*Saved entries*
::::

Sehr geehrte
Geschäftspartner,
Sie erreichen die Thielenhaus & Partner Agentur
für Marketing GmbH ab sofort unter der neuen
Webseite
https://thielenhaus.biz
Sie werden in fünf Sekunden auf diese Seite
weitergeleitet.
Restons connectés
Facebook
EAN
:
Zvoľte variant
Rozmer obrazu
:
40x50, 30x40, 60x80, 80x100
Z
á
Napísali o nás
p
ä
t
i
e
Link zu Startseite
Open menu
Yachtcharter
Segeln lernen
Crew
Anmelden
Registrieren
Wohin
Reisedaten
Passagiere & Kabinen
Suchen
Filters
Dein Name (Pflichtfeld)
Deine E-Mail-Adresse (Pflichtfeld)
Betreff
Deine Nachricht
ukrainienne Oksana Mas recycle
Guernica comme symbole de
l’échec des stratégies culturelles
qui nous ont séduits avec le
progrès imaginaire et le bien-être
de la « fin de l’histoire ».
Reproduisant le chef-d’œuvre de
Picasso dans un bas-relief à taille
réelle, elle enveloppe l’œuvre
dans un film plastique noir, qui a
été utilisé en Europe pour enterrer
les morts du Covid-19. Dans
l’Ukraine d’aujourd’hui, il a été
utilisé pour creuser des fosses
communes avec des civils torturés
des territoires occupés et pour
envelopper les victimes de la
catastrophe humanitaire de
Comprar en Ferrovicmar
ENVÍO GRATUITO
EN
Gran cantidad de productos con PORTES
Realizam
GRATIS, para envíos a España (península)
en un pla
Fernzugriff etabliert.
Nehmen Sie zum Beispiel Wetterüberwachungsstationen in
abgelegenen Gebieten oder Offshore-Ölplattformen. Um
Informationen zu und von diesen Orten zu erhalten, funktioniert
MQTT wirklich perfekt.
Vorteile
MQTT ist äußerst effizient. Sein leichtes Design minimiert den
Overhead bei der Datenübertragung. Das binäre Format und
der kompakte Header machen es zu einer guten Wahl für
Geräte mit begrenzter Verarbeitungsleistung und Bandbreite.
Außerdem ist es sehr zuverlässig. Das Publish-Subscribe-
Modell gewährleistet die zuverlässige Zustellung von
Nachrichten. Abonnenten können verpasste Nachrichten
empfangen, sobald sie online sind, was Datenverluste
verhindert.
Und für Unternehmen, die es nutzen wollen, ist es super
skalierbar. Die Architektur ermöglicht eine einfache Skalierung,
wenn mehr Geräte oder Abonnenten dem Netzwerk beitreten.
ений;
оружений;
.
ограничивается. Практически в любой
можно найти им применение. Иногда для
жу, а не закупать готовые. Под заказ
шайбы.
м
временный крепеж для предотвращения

::::

Please quote the records above exactly, without skipping a line.

Sehr geehrte
Geschäftspartner,
Sie erreichen die Thielenhaus & Partner Agentur
für Marketing GmbH ab sofort unter der neuen
Webseite
https://thielenhaus.biz
Sie werden in fünf Sekunden auf diese Seite
weitergeleitet.
Restons connectés
Facebook
EAN
:
Zvoľte variant
Rozmer obrazu
:
40x50, 30x40, 60x80, 80x100
Z
á
Napísali o nás
p
ä
t
i
e
Link zu Startseite
Open menu
Yachtcharter
Segeln lernen
Crew
Anmelden
Registrieren
Wohin
Reisedaten
Passagiere & Kabinen
Suchen
Filters
Dein Name (Pflichtfeld)
Deine E-Mail-Adresse (Pflichtfeld)
Betreff
Deine Nachricht
ukrainienne Oksana Mas recycle
Guernica comme symbole de
l’échec des stratégies culturelles
qui nous ont séduits avec le
progrès imaginaire et le bien-être
de la « fin de l’histoire ».
Reproduisant le chef-d’œuvre de
Picasso dans un bas-relief à taille
réelle, elle enveloppe l’œuvre
dans un film plastique noir, qui a
été utilisé en Europe pour enterrer
les morts du Covid-19. Dans
l’Ukraine d’aujourd’hui, il a été
utilisé pour creuser des fosses
communes avec des civils torturés
des territoires occupés et pour
envelopper les victimes de la
catastrophe humanitaire de
Comprar en Ferrovicmar
ENVÍO GRATUITO
EN
Gran cantidad de productos con PORTES
Realizam
GRATIS, para envíos a España (península)
en un pla
Fernzugriff etabliert.
Nehmen Sie zum Beispiel Wetterüberwachungsstationen in
abgelegenen Gebieten oder Offshore-Ölplattformen. Um
Informationen zu und von diesen Orten zu erhalten, funktioniert
MQTT wirklich perfekt.
Vorteile
MQTT ist äußerst effizient. Sein leichtes Design minimiert den
Overhead bei der Datenübertragung. Das binäre Format und
der kompakte Header machen es zu einer guten Wahl für
Geräte mit begrenzter Verarbeitungsleistung und Bandbreite.
Außerdem ist es sehr zuverlässig. Das Publish-Subscribe-
Modell gewährleistet die zuverlässige Zustellung von
Nachrichten. Abonnenten können verpasste Nachrichten
empfangen, sobald sie online sind, was Datenverluste
verhindert.
Und für Unternehmen, die es nutzen wollen, ist es super
skalierbar. Die Architektur ermöglicht eine einfache Skalierung,
wenn mehr Geräte oder Abonnenten dem Netzwerk beitreten.
ений;
оружений;
.
ограничивается. Практически в любой
можно найти им применение. Иногда для
жу, а не закупать готовые. Под заказ
шайбы.
м
временный крепеж для предотвращения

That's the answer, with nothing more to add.